Group 5/Naga Day 5 Update

Group 5 Finally decided that although “5” was a good name and treated us well, it was time to choose a new name that was a bit more personal and connected to our final project.  With this in mind, we agreed on the name “Nāga”.  The Nāga were mentioned in Caitlin’s update, but upon more reading, we found that the integration and influence from the Indian/Buddhist Nāga into Chinese, and particularly Japanese myth, is quite prominent.  This further reading comes primarily from the book The Dragon in China and Japan, written by M. W. de Visser.  This book is an example of stumbling upon a near perfect source for this part of our research, a phenomena that is quite satisfying to any researcher.

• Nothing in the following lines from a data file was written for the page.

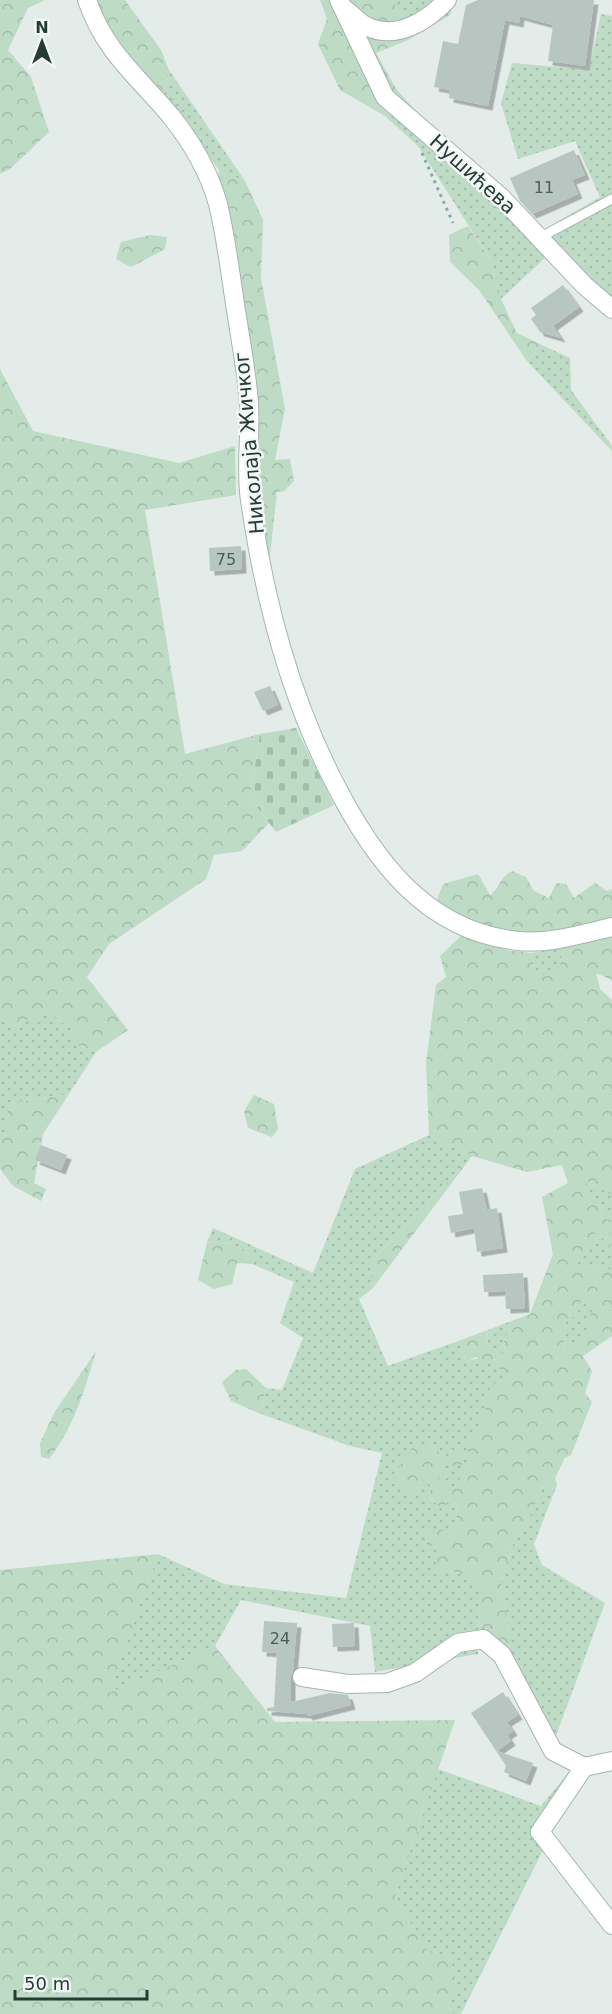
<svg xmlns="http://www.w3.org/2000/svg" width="612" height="2014" font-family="'DejaVu Sans',sans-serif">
<defs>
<pattern id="grass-dots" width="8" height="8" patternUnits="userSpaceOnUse" patternTransform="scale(1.5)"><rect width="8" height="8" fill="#bddbc5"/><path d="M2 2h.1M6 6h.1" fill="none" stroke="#a2bdaa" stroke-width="1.8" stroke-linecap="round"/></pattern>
<pattern id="forest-crowns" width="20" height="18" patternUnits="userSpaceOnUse" patternTransform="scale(1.5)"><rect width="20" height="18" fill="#bddbc5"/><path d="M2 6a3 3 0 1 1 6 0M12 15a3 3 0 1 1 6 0" fill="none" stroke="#a2bdaa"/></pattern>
<pattern id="cemetery-stones" width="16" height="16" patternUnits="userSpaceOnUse" patternTransform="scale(1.5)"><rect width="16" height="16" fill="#bddbc5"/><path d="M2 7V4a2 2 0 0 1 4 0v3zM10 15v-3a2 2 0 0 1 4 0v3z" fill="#a2bdaa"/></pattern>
<filter id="shadow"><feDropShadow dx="4.5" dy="4.5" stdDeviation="0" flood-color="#0004"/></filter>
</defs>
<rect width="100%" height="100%" fill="#e3ece8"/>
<g fill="url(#grass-dots)">
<polygon points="392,0 454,0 450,15 406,41 402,15"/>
<polygon points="601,14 612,16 612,317 546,257 501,299 490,259 418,146 385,116 397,90 545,256 540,232 600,197 575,141 518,159 501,103 512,63 589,70"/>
<polygon points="169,70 245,181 219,170 164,97"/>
<polygon points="542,345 570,358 571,390 612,446 612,451 527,361"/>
<polygon points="562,948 560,965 548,976 535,973 531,953"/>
<polygon points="46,1012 71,1028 76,1045 96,1052 69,1094 8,1103 8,1136 0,1132 0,1019 14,1026"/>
<path d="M429 1135 472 1156 370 1263 373 1288 359 1299 388 1366 458 1341 467 1362C482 1354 497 1360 512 1366L508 1379 496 1382 477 1432 472 1462 450 1493 438 1480 445 1466 462 1464 451 1450 449 1457 430 1447 426 1476 431 1488 428 1497 444 1510 448 1500 457 1503 456 1523 447 1534 425 1531 427 1546 441 1547 439 1570C462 1572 471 1574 484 1594L479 1604 478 1654 375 1672 370 1626 241 1600 215 1646 108 1694 158 1554 224 1584 346 1598 382 1453 350 1446 261 1414 266 1388 282 1390 303 1338 280 1323 294 1282 252 1264 256 1257 233 1244 207 1242 213 1228 313 1273 355 1169Z"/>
<polygon points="580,1177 612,1195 612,1270 578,1265 579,1257 591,1234 600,1233 608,1247 610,1224"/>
<polygon points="580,1299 592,1310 596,1330 572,1348 564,1346 566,1318"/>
<polygon points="514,1320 503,1343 507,1357 487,1344 488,1330"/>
<polygon points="557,1485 534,1544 542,1565 605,1603 554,1741 510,1657 507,1616 501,1582 515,1537 530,1516 543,1487"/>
<polygon points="438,1769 541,1806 569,1772 587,1779 553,1830 461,2014 454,2014 448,2005 456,1984 451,1959 425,1948 395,1896"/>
</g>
<g fill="url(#forest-crowns)" fill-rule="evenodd">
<polygon points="0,0 45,0 28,8 8,50 31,77 49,132 10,169 0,174"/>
<polygon points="92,0 125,0 161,50 169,70 164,97 118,52"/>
<polygon points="320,0 392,0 402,15 406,41 376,53 397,90 385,116 340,90 318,44 327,19"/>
<polygon points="219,170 245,181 263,220 261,278 285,409 275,460 290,459 294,481 284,491 277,492 269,564 216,219"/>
<polygon points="468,226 490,259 501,299 517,333 542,345 527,361 479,290 450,262 449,235"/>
<polygon points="150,235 167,237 165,249 131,267 116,259 121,242"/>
<polygon points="0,369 33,431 179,463 235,446 236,495 145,510 185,754 260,734 250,798 269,823 242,851 214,855 206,879 109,944 87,977 128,1030 96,1052 76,1045 71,1028 46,1012 14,1026 0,1019"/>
<path d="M512 871 526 877 534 891 549 898 556 883 566 884 574 898 595 883 607 891 612 889V918L544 933H508L471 923 436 902 443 884 478 874 490 895C502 886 498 879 512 871Z"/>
<path d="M463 934 507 950 531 953 535 973 548 976 560 965 562 948 612 935V980L596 973 600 989 612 1000V1195L581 1178 610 1224 609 1249 600 1233 592 1234 594 1247 579 1257 578 1265 612 1270V1336L583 1356 592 1371 585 1393 592 1402 571 1455 565 1458 555 1478 557 1485 543 1487 530 1516 515 1537 501 1582 507 1616 510 1657 478 1647 479 1604 483 1594C471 1574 462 1572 439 1570L434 1559 441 1547 427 1546 425 1531 439 1528 447 1534 456 1523 457 1503 448 1500 444 1511 428 1496 431 1488 426 1477 412 1493 389 1481 412 1448 430 1447 449 1457 452 1449 462 1453V1465L445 1466 438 1480 450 1493 472 1462 464 1440 477 1432 486 1407 483 1396 496 1382 508 1379 512 1367 501 1372 495 1359 486 1363 475 1357 467 1362 458 1341 488 1330 487 1344 507 1356 503 1343 514 1320 530 1314 553 1254 542 1197 568 1183 562 1165 527 1172 472 1156 373 1288 370 1263 472 1156 429 1135 426 1063 436 985 446 977 440 956ZM581 1300 592 1310 587 1324 595 1330 572 1347 564 1346 566 1318 577 1317Z"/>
<polygon points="69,1094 43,1134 34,1183 46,1189 41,1201 13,1186 0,1169 0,1132 7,1136 8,1103"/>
<polygon points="254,1095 274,1104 278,1129 272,1137 248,1128 244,1111"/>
<polygon points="207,1242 233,1244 256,1257 252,1264 237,1263 232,1284 214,1289 198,1280"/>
<path d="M96 1351C85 1389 74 1427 49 1459L41 1457 40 1443 54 1413Z"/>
<polygon points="246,1369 266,1388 261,1414 231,1401 222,1382 236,1370"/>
<polygon points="158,1554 109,1693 215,1646 275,1722 455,1720 395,1896 425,1948 451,1959 456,1984 448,2005 454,2014 0,2014 0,1570"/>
</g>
<polygon fill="url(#cemetery-stones)" points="296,728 334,805 276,832 250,798 260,734"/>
<g fill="#b8c6c1" filter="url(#shadow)">
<polygon points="478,0 594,0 585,66 548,61 553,25 520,16 519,23 505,20 488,106 449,98 450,90 434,87 443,41 458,44 466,5"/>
<polygon points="574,150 585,175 572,180 578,194 532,214 520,201 510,178"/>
<polygon points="563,285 579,307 553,326 561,338 540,332 531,319 536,315 531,308"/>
<polygon points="241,546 242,569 210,571 209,548"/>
<polygon points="270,686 278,705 263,711 254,692"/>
<polygon points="41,1145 67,1155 61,1170 35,1160"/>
<polygon points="482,1188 487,1210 497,1208 503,1248 477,1252 474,1228 451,1233 448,1216 463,1214 459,1192"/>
<polygon points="523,1273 525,1308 506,1309 505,1291 484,1292 483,1275"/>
<polygon points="264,1621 297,1623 293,1670 291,1676 291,1702 330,1693 348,1695 351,1705 308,1716 307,1714 267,1711 267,1708 274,1707 277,1653 262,1652"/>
<polygon points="354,1623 355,1646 333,1647 332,1624"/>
<polygon points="503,1692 518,1715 507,1722 513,1731 507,1735 511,1741 497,1751 533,1763 526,1781 504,1772 506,1766 471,1713"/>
</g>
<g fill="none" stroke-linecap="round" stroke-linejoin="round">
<defs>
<polyline id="lane" points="539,238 612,199"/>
<g id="street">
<polyline points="339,0 385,97 501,197 584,285 612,309"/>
<path d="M346 10C353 15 360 24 368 27 397 40 427 21 447 0"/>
<polyline points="302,1677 348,1684 387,1683 415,1673 458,1643 483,1639 502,1655 553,1751 584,1767 612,1761"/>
<polyline points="584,1767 540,1832 612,1925"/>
</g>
<path id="secondary" d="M87 0C105 52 136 75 170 115 191 141 209 172 218 204 226 237 230 271 235 304 240 338 247 371 249 405 251 436 245 469 250 500 264 598 288 692 333 780 372 857 424 931 518 941 549 944 582 934 612 927"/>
</defs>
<use href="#lane" stroke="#a6b4af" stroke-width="11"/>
<use href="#street" stroke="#a6b4af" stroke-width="20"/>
<use href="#secondary" stroke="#a2b7af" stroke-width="20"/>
<polyline stroke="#86ada0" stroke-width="3" stroke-dasharray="3 4.5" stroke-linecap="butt" points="422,153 453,223"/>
<use href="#lane" stroke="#fff" stroke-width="9"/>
<use href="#street" stroke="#fff" stroke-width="18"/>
<use href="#secondary" stroke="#fff" stroke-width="18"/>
</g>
<g text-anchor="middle" stroke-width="5" stroke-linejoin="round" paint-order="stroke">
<g font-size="16" fill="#495e58">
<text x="544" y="193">11</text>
<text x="226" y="565">75</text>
<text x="280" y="1644">24</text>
</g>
<g font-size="20" fill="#243c35" stroke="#f3f8f6">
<text transform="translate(473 174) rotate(42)" y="7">Нушићева</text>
<text transform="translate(249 443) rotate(-95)" y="7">Николаја Жичког</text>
</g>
</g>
<g transform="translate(42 42)" stroke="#f3f8f6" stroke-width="4.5" paint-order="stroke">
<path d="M0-4.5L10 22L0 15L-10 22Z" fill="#243c35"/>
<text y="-9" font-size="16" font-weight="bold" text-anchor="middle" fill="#243c35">N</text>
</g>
<path d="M15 1990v9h132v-9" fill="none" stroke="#243c35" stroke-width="3"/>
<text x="24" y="1990" font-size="18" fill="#243c35" stroke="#f3f8f6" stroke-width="4.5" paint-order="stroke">50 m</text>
</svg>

Although the Buddhist Nāga of India are not intended to be the main focus of our final project, they are still crucial to analysis due to how their myth has integrated into local lore, and from the historical context the myths give to the transfer and shaping of ideas.  The integration of myth and lore can be seen more heavily in Japan than China because Buddhist influence was stronger in Japan, however, both nations incorporated these Buddhist creatures.  This may not have been a radical change though, because the Nāga and the local dragons and serpents shared many of the same qualities, mostly pertaining to water and strength.  The influence from Buddhist myth in japan can then be seen clearly by de Visser’s attention to their reverence of the Buddha and his teachings, showing that the Buddha can be even more powerful than dragon gods.  Seen below is an image of the Buddha riding a Japanese dragon, showing the relationship of the Buddha with the dragons who are known to “supplicate” before him as de Visser states.

Kunisada II Utagawa, ”The Dragon” From the series, Modern Illustrations of Buddhist Precepts. http://www.japaneseprints.net/prints.cfm?ID=Kunisada%20II

Research into the historical context of Chinese and Japanese dragons is making me even more excited to flesh out the rest of the project, and to analyze what dragons and snakes may indicate about China and Japan through their stories.